[Rarebooks] FS: James Fenimore Cooper AUTOGRAPH LETTER: "I regard New York as the most remarkable town in the world"

Charles Agvent chagvent at ptd.net
Wed Sep 11 13:55:12 EDT 2013


COOPER, James Fenimore. AUTOGRAPH LETTER SIGNED (ALS): "I regard New 
York as the most remarkable town in the world." Cooperstown, 23 October 
1850. An incredible 3-page AUTOGRAPH LETTER SIGNED on two sheets of 
8-1/2" x 6-7/8" paper by the author of THE LAST OF THE MOHICANS written 
on behalf of James Henry Hackett (1800--1871) to his old friend Charles 
Augustus Murray (1806--1895) who was at this time consul-general in 
Egypt. In part: After imparting news of Hackett, Cooper reports on his 
age and on the development of his country: "Half my time passes me, in 
looking back. At sixty, if a man is ever to sum up the good and evil of 
his past life, it is high time he began. I was sixty-one last September 
and have grown gray. We are 'progressing' as we Americans call it, at a 
famous rate.
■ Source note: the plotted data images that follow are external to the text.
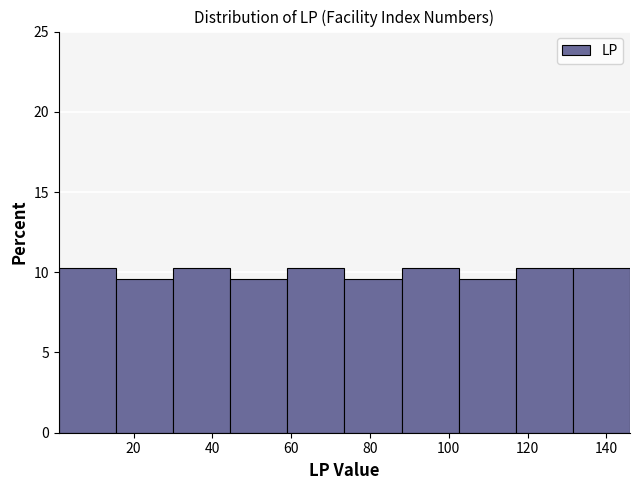

Reading left to right, transcribe this chart: for each bar, give the range it covers on the x-axis and its height. Neither the bar edges nor the heights are printed on the chart, so give them approximately, as read against the axes.

1.0 to 15.5: 10.5
15.5 to 30.0: 9.5
30.0 to 44.5: 10.5
44.5 to 59.0: 9.5
59.0 to 73.5: 10.5
73.5 to 88.0: 9.5
88.0 to 102.5: 10.5
102.5 to 117.0: 9.5
117.0 to 131.5: 10.5
131.5 to 146.0: 10.5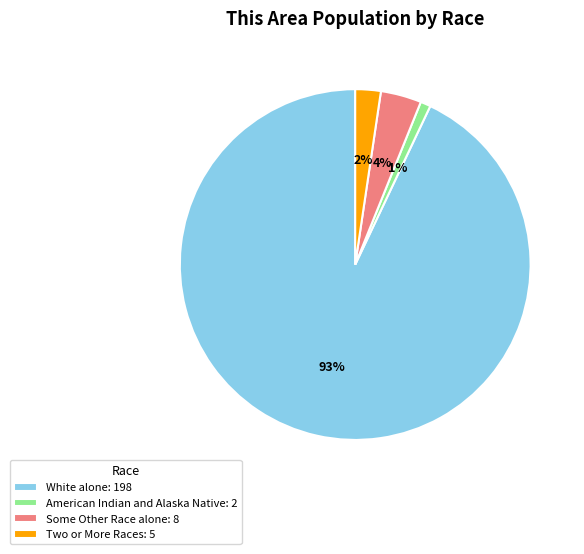

To the nearest percent, what portion does Some Other Race alone: 8 represent?

4%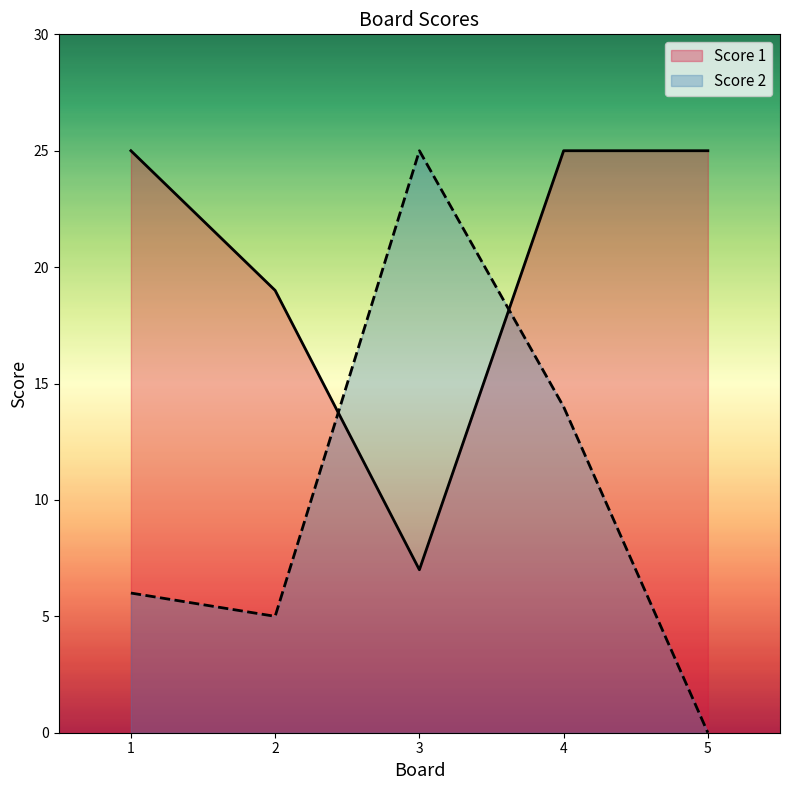

List the series in order of their peak value, lowest first.

Score 1, Score 2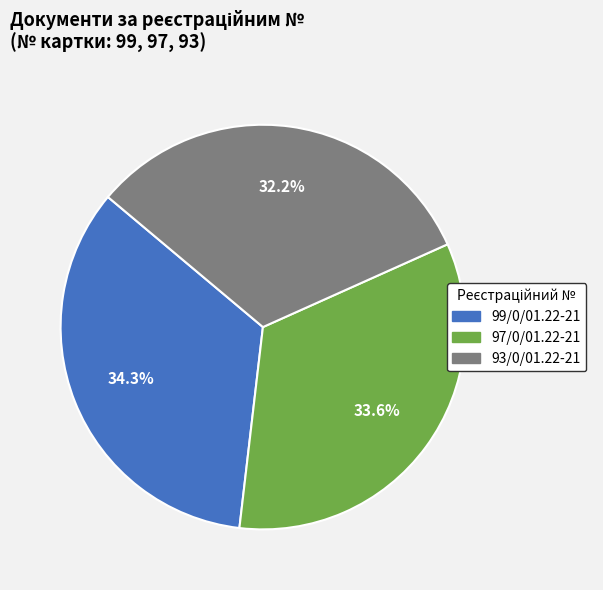

Is 93/0/01.22-21 the majority of the pie?

No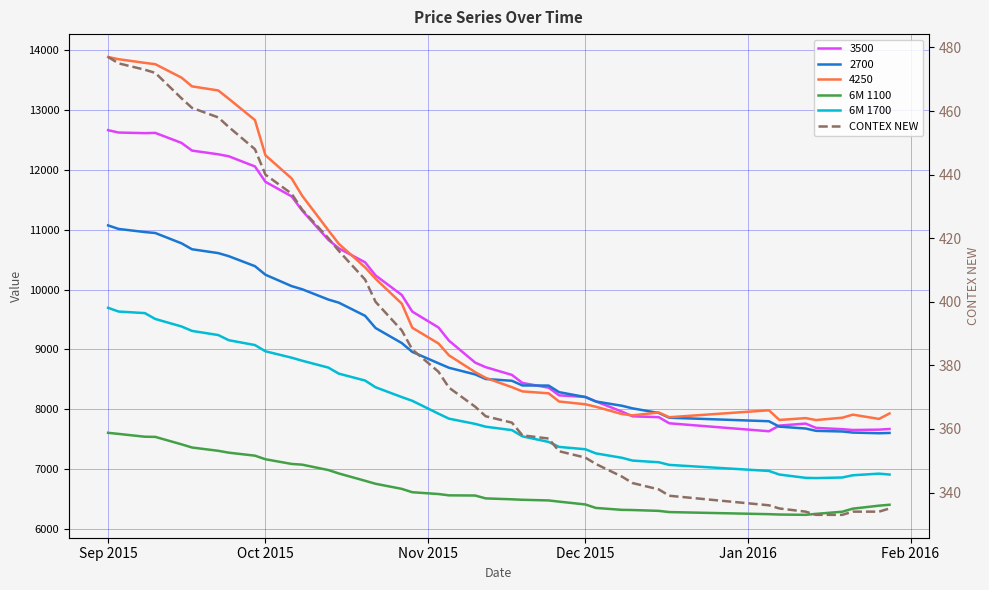

Which series has the largest range (max minus min)?

6M 1700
New York must have doubled its population, recently, since 
you saw it.... Taking all things together, I regard New York as the most 
remarkable town in the world.... Trade is driving all before it, and has 
fairly invaded Broadway.... Talking of the dust, which is so shortly to 
be my portion [Cooper died the next year], one of the most painful of my 
recollections of my own travels, is the great number of the dead, among 
the acquaintances I made. At one time it really seemed as if to know me 
was to die.... My eldest daughter, whom you may remember, has ventured 
to give the world a book called 'Rural Hours.' In this country it has 
done very well.... There is a good deal of rumbling in our body politic, 
but I think nothing will come of it, just now. The South has too much at 
stake to risk, and every day it loses, increases the disparity of the 
forces. This acquisition of California, hems in slavery, which must 
finally fall of its own weight. What we are to do with the blacks, God 
knows, but we shall never amalgamate." Cooper goes on to discuss the 
importance of gold in expanding business ("a circulating medium being 
the great necessity of America") and devotes a paragraph to a paranormal 
phenomenon which he calls "the knockings": "All attempts at explanation 
are failures. They are not confined to one family, or one place, but 
have been heard in fifty places." He closes "Do not ask Hackett about my 
comedy, premature damnation being best forgotten." Housed in a cloth 
folder titled on the spine. Fine condition with dark ink in a Fine 
folder of this exceptional letter.

Hackett was a successful character actor on the New York and London 
stages, who was considered for a part in Cooper's sole and unsuccessful 
attempt at playwriting, UPSIDE DOWN. This letter was given to Hackett to 
present to Murray in London (and is noted by James F. Beard ed., LETTERS 
AND JOURNALS OF JAMES FENIMORE COOPER: 6:229, n.2 as "unlocated").